Soft-template hydrothermal synthesis of N and B co-doped walnut-shaped porous carbon spheres with hydrophilic surfaces for supercapacitors

Abstract

Biomass-derived carbon electrodes have attracted attention for alternative energy storage devices. However, it remains a challenge to obtain a hydrophilic surface while preserving the structure, stability, and reactivity. N and B co-doped walnut-shaped porous carbon spheres with hydrophilic surfaces were prepared by hydrothermal carbonization of glucosamine, boric acid, and triblock copolymers, followed by chemical vapor phase oxidation. Walnut-shaped structure can shorten the electron and ion transport pathways and improve diffusion efficiency. N and B atoms doped in the forms of pyridine N (N-6), pyrrole N (N-5), graphite N (N-Q), N oxide (N-Ox), or N-B, as well as CB3, CB2O, CBO2, or B-N can improve the stability, conductivity, and reactivity. Hydrophilic surface can promote the wetting of the electrolyte on carbon electrodes. Therefore, N and B co-doped walnut-shaped porous carbon spheres exhibit useful electrochemical performance.

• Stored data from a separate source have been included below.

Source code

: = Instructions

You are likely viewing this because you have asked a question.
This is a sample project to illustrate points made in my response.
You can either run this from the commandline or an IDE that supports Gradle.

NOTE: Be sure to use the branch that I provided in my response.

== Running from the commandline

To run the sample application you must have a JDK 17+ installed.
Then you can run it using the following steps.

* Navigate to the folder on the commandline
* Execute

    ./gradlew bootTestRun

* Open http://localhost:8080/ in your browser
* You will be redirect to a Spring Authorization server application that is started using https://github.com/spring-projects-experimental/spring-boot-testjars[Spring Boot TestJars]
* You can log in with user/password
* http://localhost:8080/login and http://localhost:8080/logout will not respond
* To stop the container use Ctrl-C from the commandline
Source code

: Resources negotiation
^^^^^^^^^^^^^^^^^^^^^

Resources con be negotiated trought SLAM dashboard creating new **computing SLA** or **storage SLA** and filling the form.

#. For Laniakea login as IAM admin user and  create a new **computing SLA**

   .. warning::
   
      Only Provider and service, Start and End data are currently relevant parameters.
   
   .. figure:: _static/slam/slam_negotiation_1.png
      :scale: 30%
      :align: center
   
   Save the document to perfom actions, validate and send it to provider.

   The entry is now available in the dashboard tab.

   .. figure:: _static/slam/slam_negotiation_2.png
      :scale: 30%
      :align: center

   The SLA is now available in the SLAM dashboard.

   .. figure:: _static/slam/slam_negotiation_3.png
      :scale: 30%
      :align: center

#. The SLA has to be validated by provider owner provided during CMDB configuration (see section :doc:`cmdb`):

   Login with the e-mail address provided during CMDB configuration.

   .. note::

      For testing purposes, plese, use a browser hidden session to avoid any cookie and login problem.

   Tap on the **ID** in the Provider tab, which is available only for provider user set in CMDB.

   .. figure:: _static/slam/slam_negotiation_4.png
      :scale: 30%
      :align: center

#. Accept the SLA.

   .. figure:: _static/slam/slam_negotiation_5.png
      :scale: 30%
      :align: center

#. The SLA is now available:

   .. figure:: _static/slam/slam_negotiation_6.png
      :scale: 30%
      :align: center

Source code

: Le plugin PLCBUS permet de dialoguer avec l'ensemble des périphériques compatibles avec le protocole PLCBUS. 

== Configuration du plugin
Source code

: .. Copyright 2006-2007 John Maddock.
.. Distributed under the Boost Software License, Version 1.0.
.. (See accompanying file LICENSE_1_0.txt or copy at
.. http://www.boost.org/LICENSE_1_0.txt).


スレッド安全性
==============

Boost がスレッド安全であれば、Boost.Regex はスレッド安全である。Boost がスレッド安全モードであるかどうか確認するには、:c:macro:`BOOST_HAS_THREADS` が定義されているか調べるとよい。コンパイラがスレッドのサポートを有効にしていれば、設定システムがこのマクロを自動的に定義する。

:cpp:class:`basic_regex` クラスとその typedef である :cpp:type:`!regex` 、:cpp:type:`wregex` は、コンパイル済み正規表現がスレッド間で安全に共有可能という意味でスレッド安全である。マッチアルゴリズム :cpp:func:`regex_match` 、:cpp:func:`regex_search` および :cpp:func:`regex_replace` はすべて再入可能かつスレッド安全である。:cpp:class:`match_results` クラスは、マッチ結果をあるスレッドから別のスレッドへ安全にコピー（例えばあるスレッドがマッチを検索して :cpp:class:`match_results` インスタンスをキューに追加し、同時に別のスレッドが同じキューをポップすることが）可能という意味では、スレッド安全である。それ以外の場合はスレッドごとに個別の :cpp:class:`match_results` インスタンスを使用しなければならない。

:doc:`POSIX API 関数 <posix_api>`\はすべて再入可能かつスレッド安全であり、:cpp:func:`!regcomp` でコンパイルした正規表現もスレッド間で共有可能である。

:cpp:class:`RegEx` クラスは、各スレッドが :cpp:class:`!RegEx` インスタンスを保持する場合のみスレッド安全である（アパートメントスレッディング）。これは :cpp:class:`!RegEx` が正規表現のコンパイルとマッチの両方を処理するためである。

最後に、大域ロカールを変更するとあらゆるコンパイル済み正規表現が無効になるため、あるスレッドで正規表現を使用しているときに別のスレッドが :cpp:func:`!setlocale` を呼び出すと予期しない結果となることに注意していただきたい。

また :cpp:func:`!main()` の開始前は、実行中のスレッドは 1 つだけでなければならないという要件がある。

The specific capacitance reaches 281F·g−1 at a current density of 0.2 A·g−1, and the rate performance reaches 75% at 5 A·g−1. The assembled symmetrical supercapacitor shows a high specific capacitance of 189 F·g−1 at 0.1 A·g−1 and an energy density of 6.56 W·h·kg−1. Furthermore, it exhibits a high cycle stability after 5000 cycles at 2 A·g−1, maintaining 95% of initial specific capacitance.